The Supreme Court agreed with the court of appeals that Ledbetter’s challenge to pay decisions that pre-dated the limitations period was time-barred. In doing so, the Court correctly applied three decades of its own precedent in cases where Title VII plaintiffs have attempted to rely on the current effects of past discrimination to defeat a statute of limitations defense.
The Court also emphasized the common sense proposition that stands behind these decisions: in discrimination cases “the employer’s intent is almost always disputed and evidence relating to intent may fade quickly with time.” Thus, an employee who waits until years after the underlyng alleged intentional act of discrimination to sue, as Ledbetter did, undermines the ability of the justice system to conduct a fair trial. For example, by the time Ledbetter brought her case to trial, the supervisor whose decisions formed the main basis for her pay discrimination claim was dead.
There is, of course, nothing novel in the Supreme Court’s reasoning. Statute of limitations period exist precisely to prevent the injustice inherent in situations where a plaintiff “sleeps” on his or her rights for years.
Ledbetter and her Democratic fan club argue, however, that the result in her case permits hidden discrimination. They would have the public believe that the Ledbetter decision leaves plaintiffs who don’t discover concealed discrimination for many years unable to overcome the statute of limitations defense, and thus unable to remedy wrongdoing.
This is nonsense. For decades the Supreme Court has recognized that the limitations period in a Title VII case can be extended or tolled in such circumstances. Tolling is available where, among other situations, the plaintiff has no reason to suspect discrimination at the time of the disputed event.
But Ledbetter did not argue that the limitations period should be tolled in her case, and for good reason. Ledbetter testified that she knew by 1992 that her pay was out of line with her peers. In 1995, she spoke to her supervisor about the problem, telling him that “I knew definitely that they were all making a thousand at least more per month than I was and that I would like to get in line.” Yet Ledbetter waited until 1998 to file her EEOC complaint.
This delay is particularly difficult to understand given the fact that, in 1982, she had filed a sexual harassment complaint with the EEOC. That dispute was settled without litigation shortly thereafter. Had Ledbetter followed the same course with her pay claim, she would have had her day in court, and Goodyear would have had a fair chance to defend itself. That this did not occur is Ledbetter’s fault.

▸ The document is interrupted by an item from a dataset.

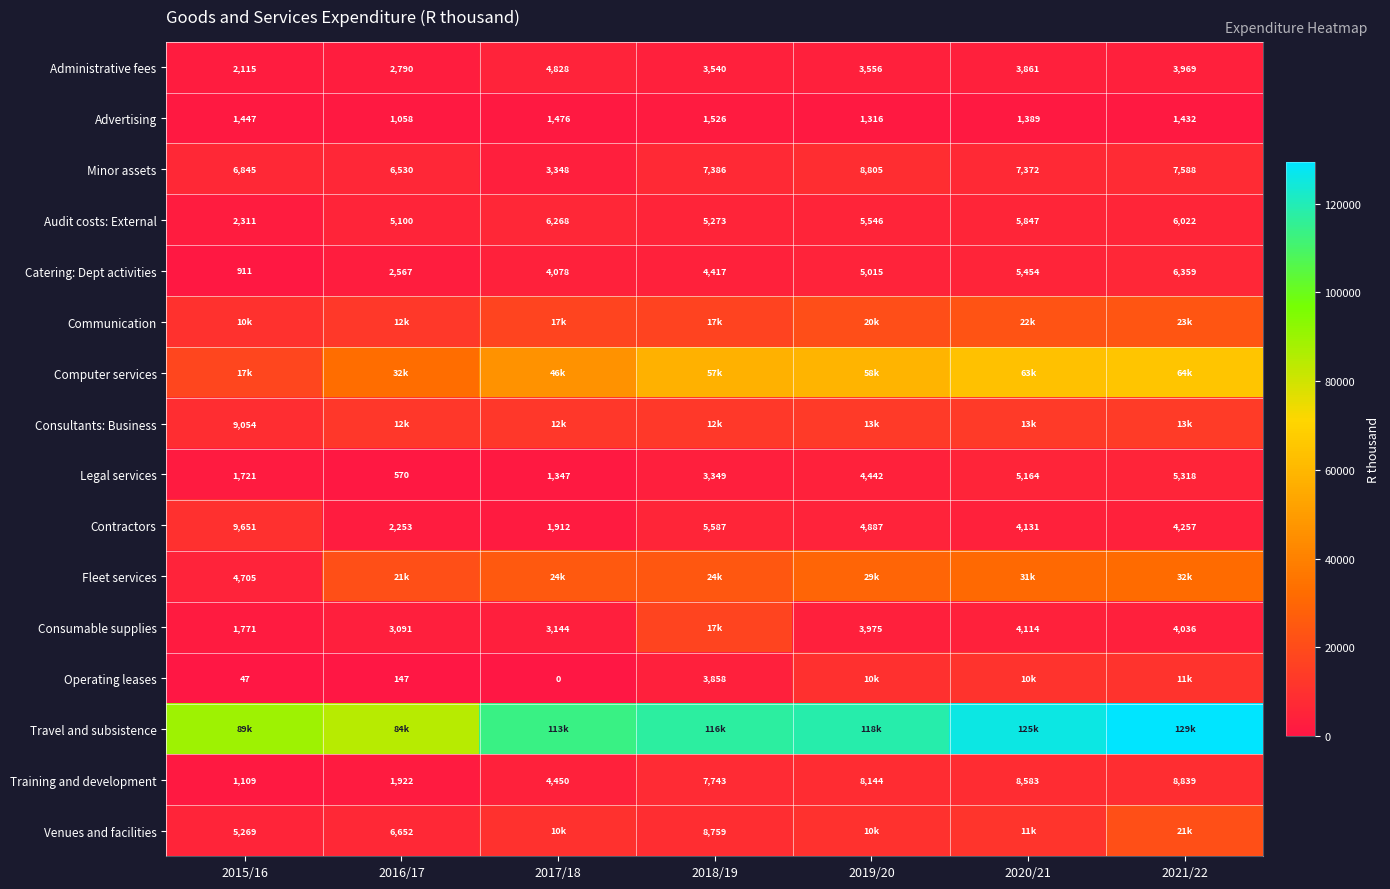

The Contractors series shows 9651 at 2015/16. True or false?

True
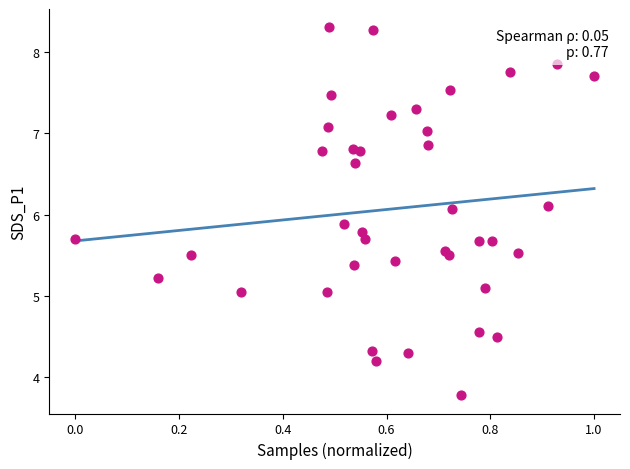

What is the range of X values (max minus min)?

1.0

Prevented by the facts from arguing in a real court that she didn’t have enough knowledge about her pay situation to bring a timely EEOC charge, Ledbetter (and those who seek political advantage through her) now raise this false claim in the court of public opinion. For example, Ledbetter claims that “the only way that I really knew [about the pay discrimination] was that someone left an anonymous note in my mailbox showing my pay and the pay for the three males who were doing the same job, just on different shifts.” According to Ledbetter, “when I saw that note, it just floored me. I was so shocked at the amount of difference in our pay for doing the same exact job. And I went immediately to EEOC.”
This claim, of course, cannot be reconciled with her sworn testimony that three years before allegedly receiving the “anonymous note,” she told her supervisor that she definitely knew that she was making thousands less than her male counterparts for the same work.
Lilly Ledbetter is living a lie, one that Barack Obama hopes will help propel him into the White House.